Every record must be given again word for word; no picture belongs in the copy.

[Photo sets of single scenes]

========================================================================

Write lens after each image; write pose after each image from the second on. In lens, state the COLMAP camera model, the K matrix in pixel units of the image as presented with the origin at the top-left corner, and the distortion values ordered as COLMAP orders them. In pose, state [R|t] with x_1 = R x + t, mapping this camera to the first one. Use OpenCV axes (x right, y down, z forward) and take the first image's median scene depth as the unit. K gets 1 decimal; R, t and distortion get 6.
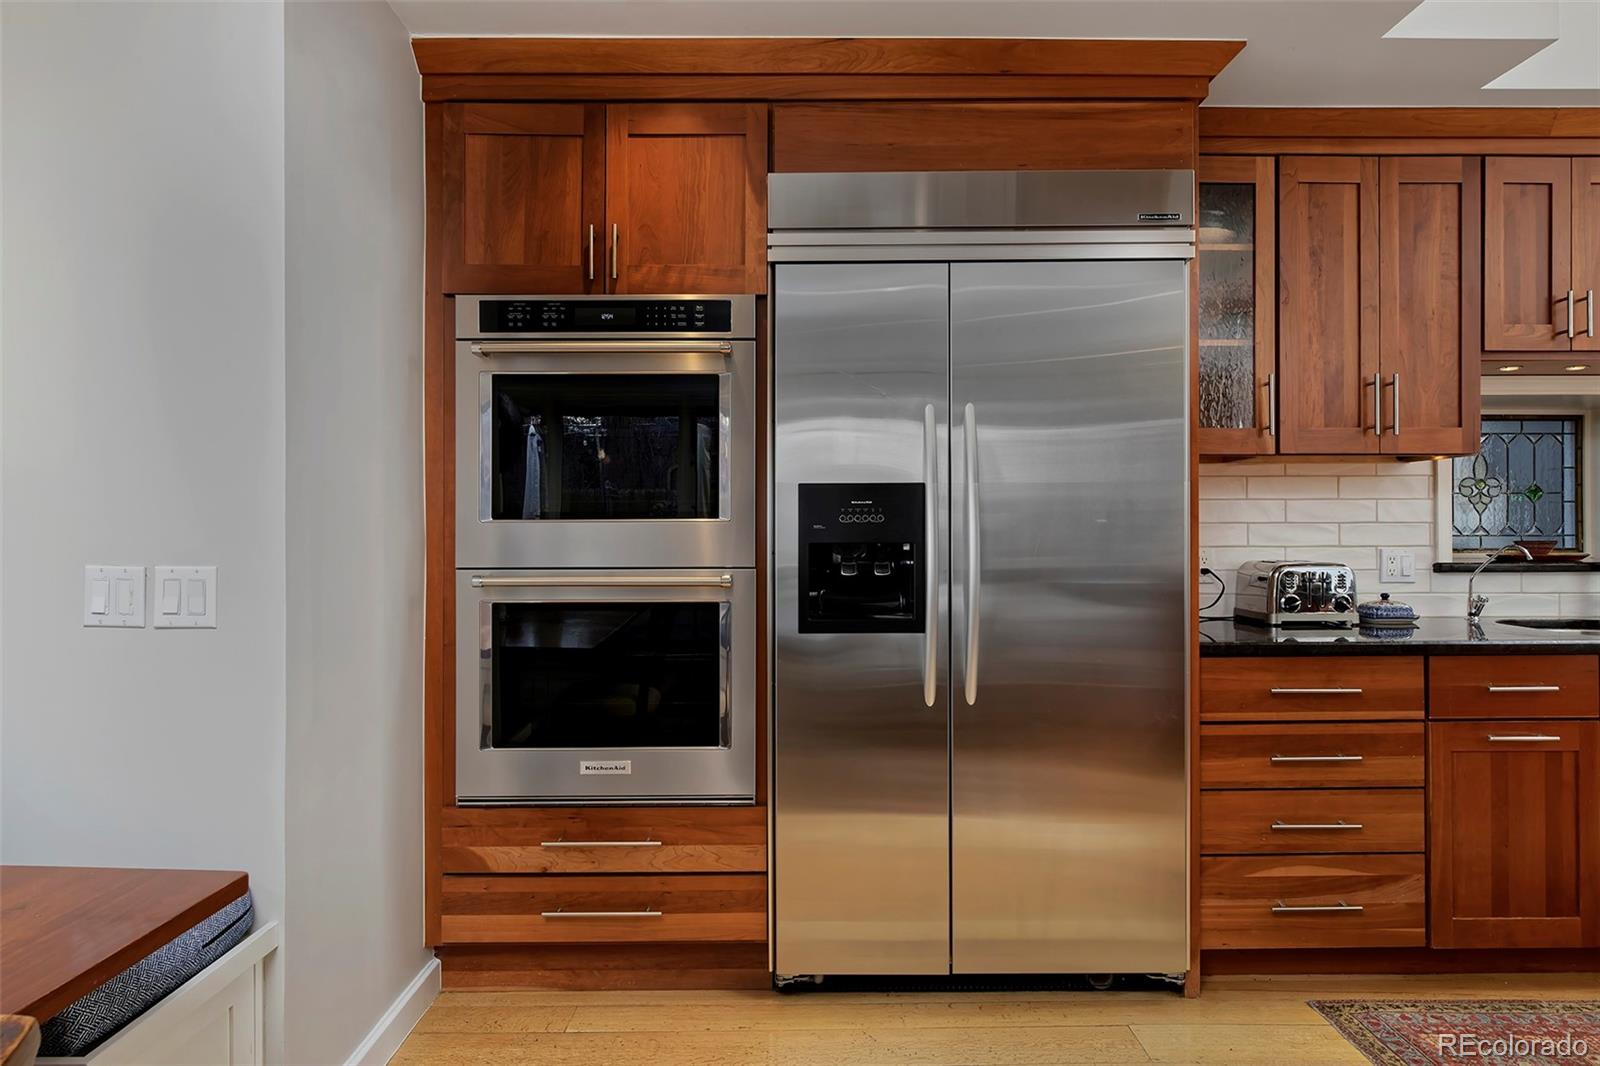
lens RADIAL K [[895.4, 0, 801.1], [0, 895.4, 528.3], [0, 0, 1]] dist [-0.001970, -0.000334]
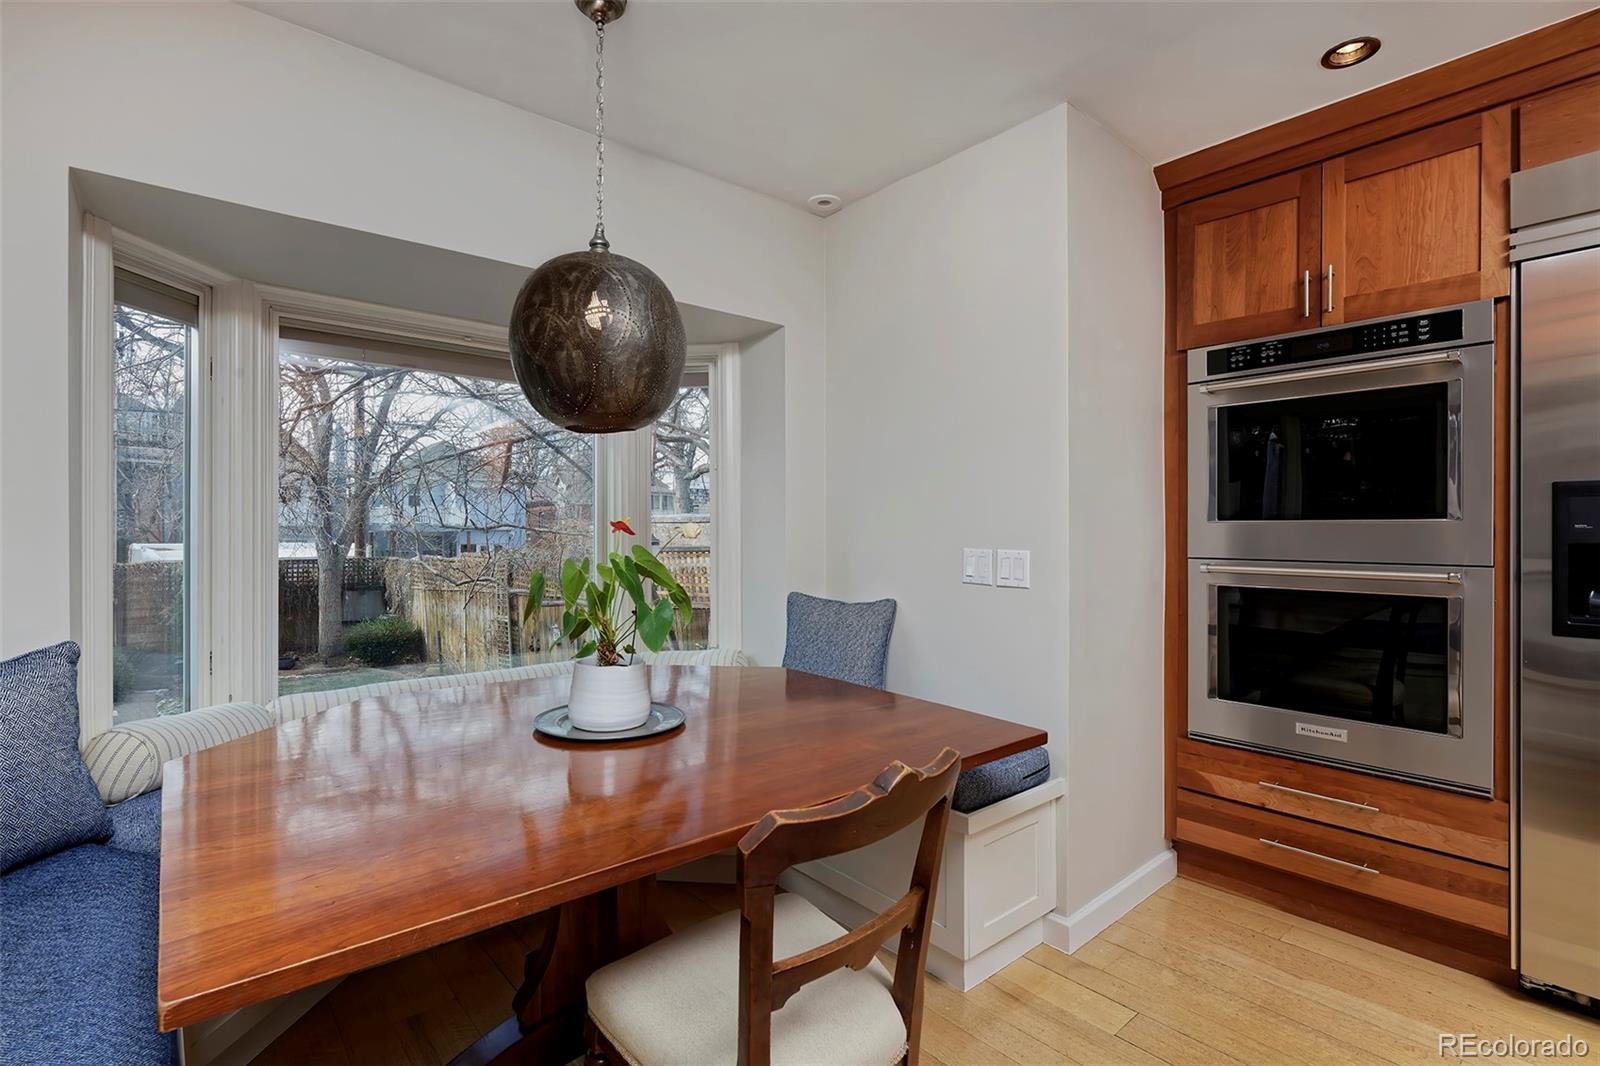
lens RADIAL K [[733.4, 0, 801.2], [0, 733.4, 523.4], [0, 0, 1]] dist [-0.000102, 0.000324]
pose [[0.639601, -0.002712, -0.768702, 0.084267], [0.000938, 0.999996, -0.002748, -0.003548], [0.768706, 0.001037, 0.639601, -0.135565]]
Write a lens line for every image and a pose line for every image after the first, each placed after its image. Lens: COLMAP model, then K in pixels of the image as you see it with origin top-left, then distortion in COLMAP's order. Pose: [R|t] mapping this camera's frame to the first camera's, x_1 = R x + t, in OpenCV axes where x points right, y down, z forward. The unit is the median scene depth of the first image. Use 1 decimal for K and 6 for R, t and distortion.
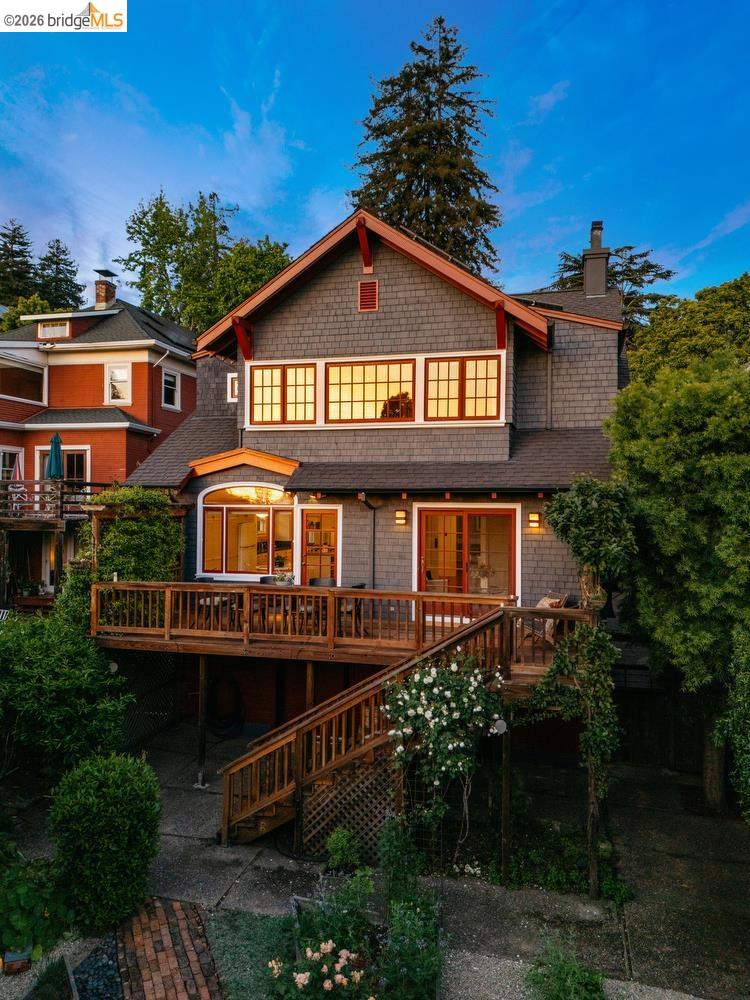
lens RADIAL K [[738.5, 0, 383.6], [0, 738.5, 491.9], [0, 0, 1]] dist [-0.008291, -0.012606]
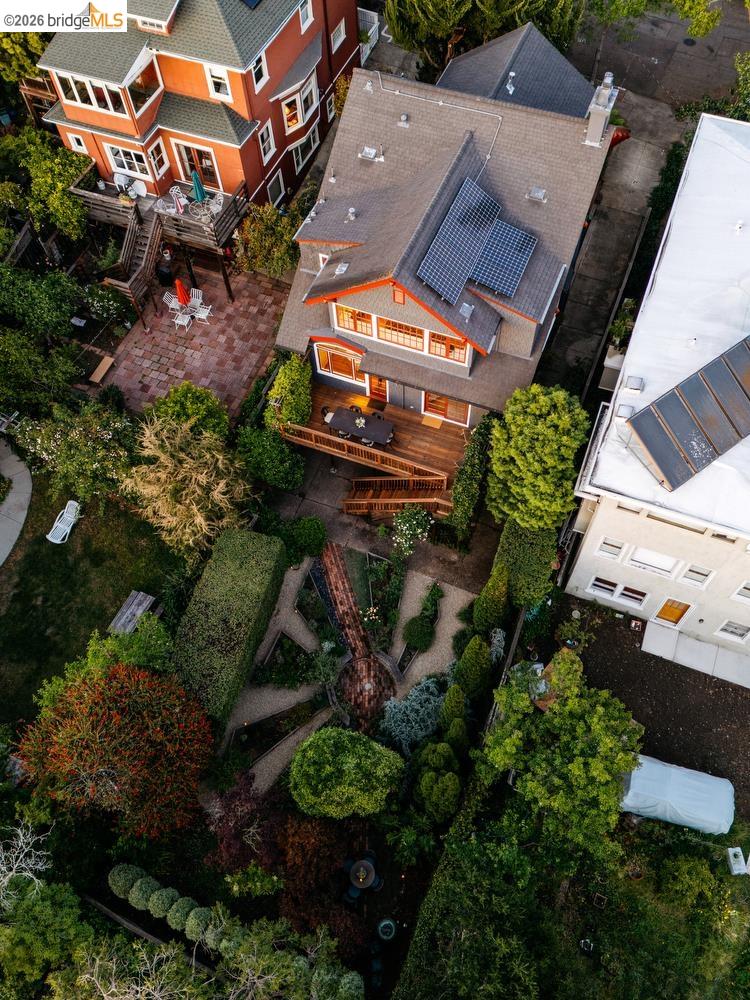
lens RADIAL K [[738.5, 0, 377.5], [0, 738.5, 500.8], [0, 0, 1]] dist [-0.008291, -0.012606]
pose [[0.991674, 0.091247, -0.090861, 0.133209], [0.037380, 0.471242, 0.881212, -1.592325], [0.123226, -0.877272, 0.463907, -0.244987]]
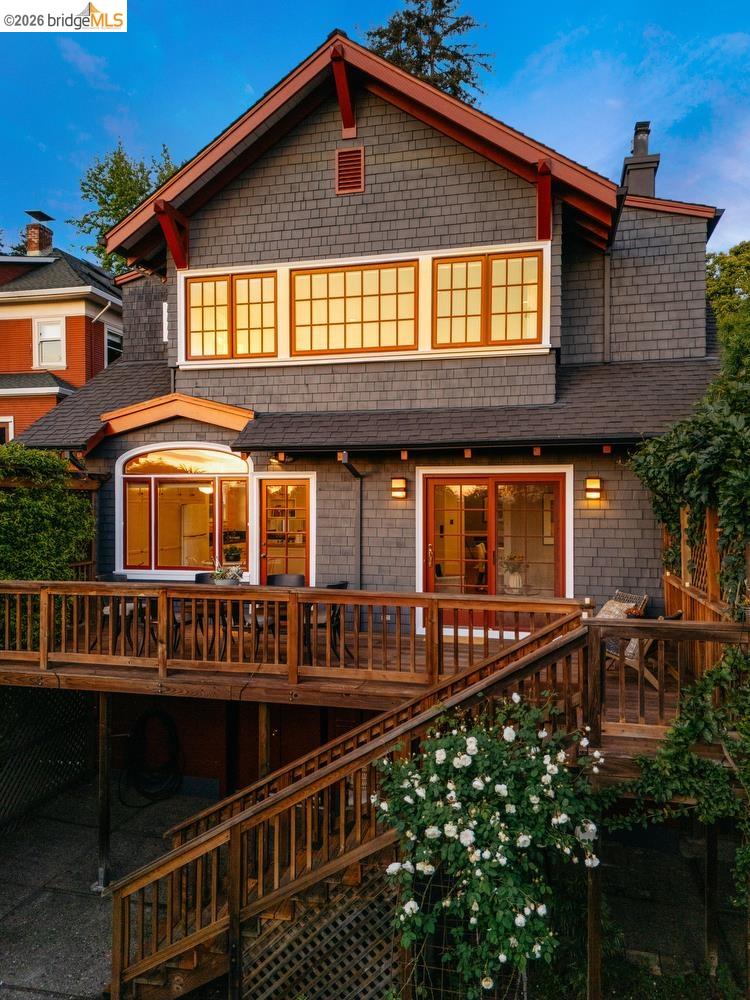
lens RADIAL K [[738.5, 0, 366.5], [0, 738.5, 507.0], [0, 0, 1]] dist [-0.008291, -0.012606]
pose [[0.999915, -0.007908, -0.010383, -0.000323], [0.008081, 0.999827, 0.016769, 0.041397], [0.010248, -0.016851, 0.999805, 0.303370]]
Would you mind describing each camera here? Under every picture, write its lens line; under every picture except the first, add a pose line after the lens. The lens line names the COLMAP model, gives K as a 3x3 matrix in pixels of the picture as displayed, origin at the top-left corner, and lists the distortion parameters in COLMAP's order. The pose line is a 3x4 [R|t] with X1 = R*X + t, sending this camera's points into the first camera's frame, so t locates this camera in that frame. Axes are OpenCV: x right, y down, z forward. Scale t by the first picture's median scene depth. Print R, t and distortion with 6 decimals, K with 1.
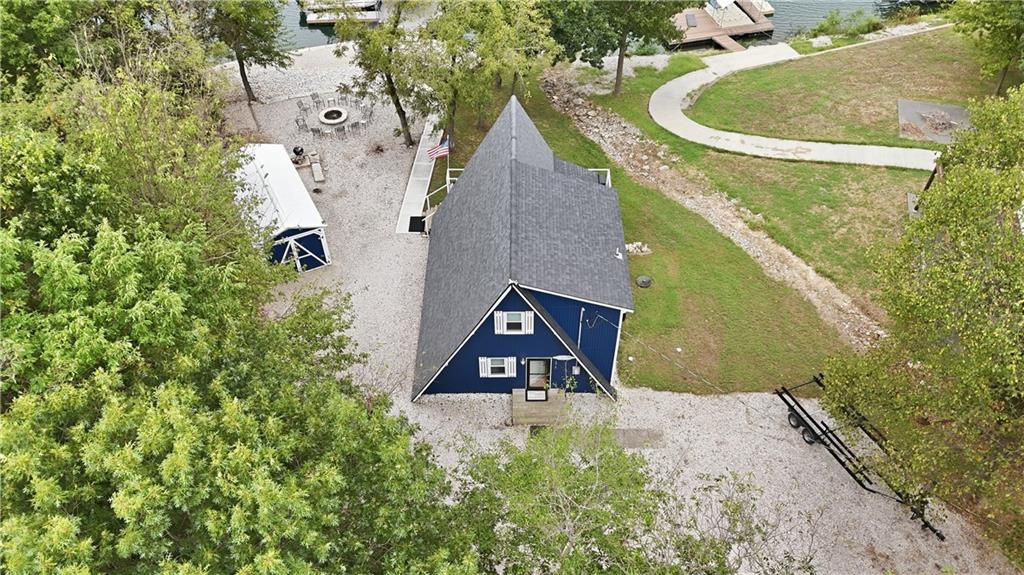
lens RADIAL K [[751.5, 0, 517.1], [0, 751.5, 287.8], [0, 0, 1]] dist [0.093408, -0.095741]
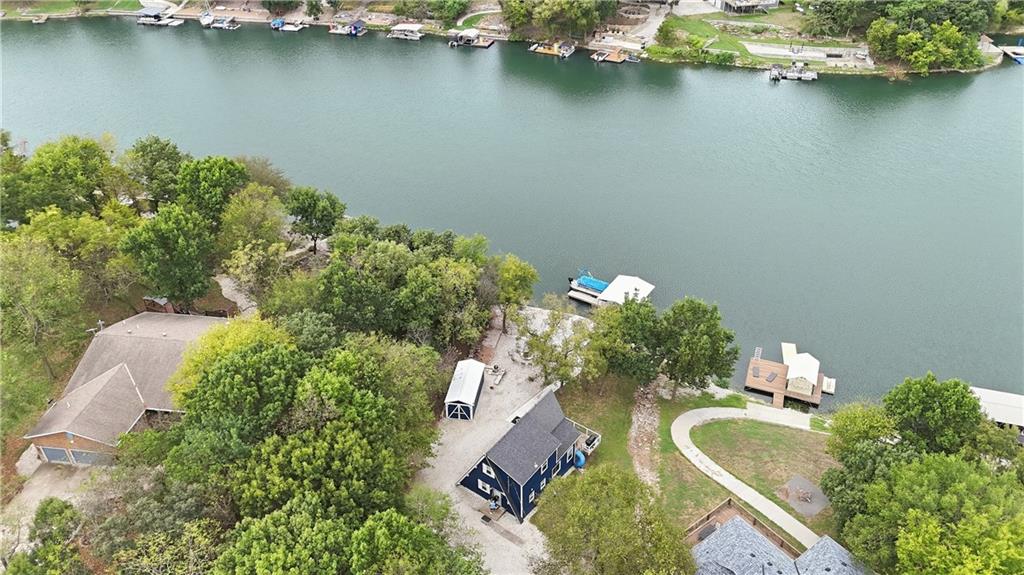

========================================================================

### SOLUTION FOR THIS PROBLEM
Write lens after each image; write pose after each image from the second on. In lens, state the COLMAP camera model, the K matrix in pixel units of the image as presented with the origin at the top-left corner, and the distortion values ordered as COLMAP orders them. In pose, state [R|t] with x_1 = R x + t, mapping this camera to the first one. Use OpenCV axes (x right, y down, z forward) and take the first image's median scene depth as the unit. K gets 1 decimal; R, t and distortion get 6.
lens RADIAL K [[895.4, 0, 801.1], [0, 895.4, 528.3], [0, 0, 1]] dist [-0.001970, -0.000334]
lens RADIAL K [[733.4, 0, 801.2], [0, 733.4, 523.4], [0, 0, 1]] dist [-0.000102, 0.000324]
pose [[0.639601, -0.002712, -0.768702, 0.084267], [0.000938, 0.999996, -0.002748, -0.003548], [0.768706, 0.001037, 0.639601, -0.135565]]
Write a lens line for every image and a pose line for every image after the first, each placed after its image. Lens: COLMAP model, then K in pixels of the image as you see it with origin top-left, then distortion in COLMAP's order. Pose: [R|t] mapping this camera's frame to the first camera's, x_1 = R x + t, in OpenCV axes where x points right, y down, z forward. The unit is the median scene depth of the first image. Use 1 decimal for K and 6 for R, t and distortion.
lens RADIAL K [[738.5, 0, 383.6], [0, 738.5, 491.9], [0, 0, 1]] dist [-0.008291, -0.012606]
lens RADIAL K [[738.5, 0, 377.5], [0, 738.5, 500.8], [0, 0, 1]] dist [-0.008291, -0.012606]
pose [[0.991674, 0.091247, -0.090861, 0.133209], [0.037380, 0.471242, 0.881212, -1.592325], [0.123226, -0.877272, 0.463907, -0.244987]]
lens RADIAL K [[738.5, 0, 366.5], [0, 738.5, 507.0], [0, 0, 1]] dist [-0.008291, -0.012606]
pose [[0.999915, -0.007908, -0.010383, -0.000323], [0.008081, 0.999827, 0.016769, 0.041397], [0.010248, -0.016851, 0.999805, 0.303370]]
Would you mind describing each camera here? Under every picture, write its lens line; under every picture except the first, add a pose line after the lens. The lens line names the COLMAP model, gives K as a 3x3 matrix in pixels of the picture as displayed, origin at the top-left corner, and lists the distortion parameters in COLMAP's order. The pose line is a 3x4 [R|t] with X1 = R*X + t, sending this camera's points into the first camera's frame, so t locates this camera in that frame. Axes are OpenCV: x right, y down, z forward. Scale t by the first picture's median scene depth. Print R, t and distortion with 6 decimals, K with 1.
lens RADIAL K [[751.5, 0, 517.1], [0, 751.5, 287.8], [0, 0, 1]] dist [0.093408, -0.095741]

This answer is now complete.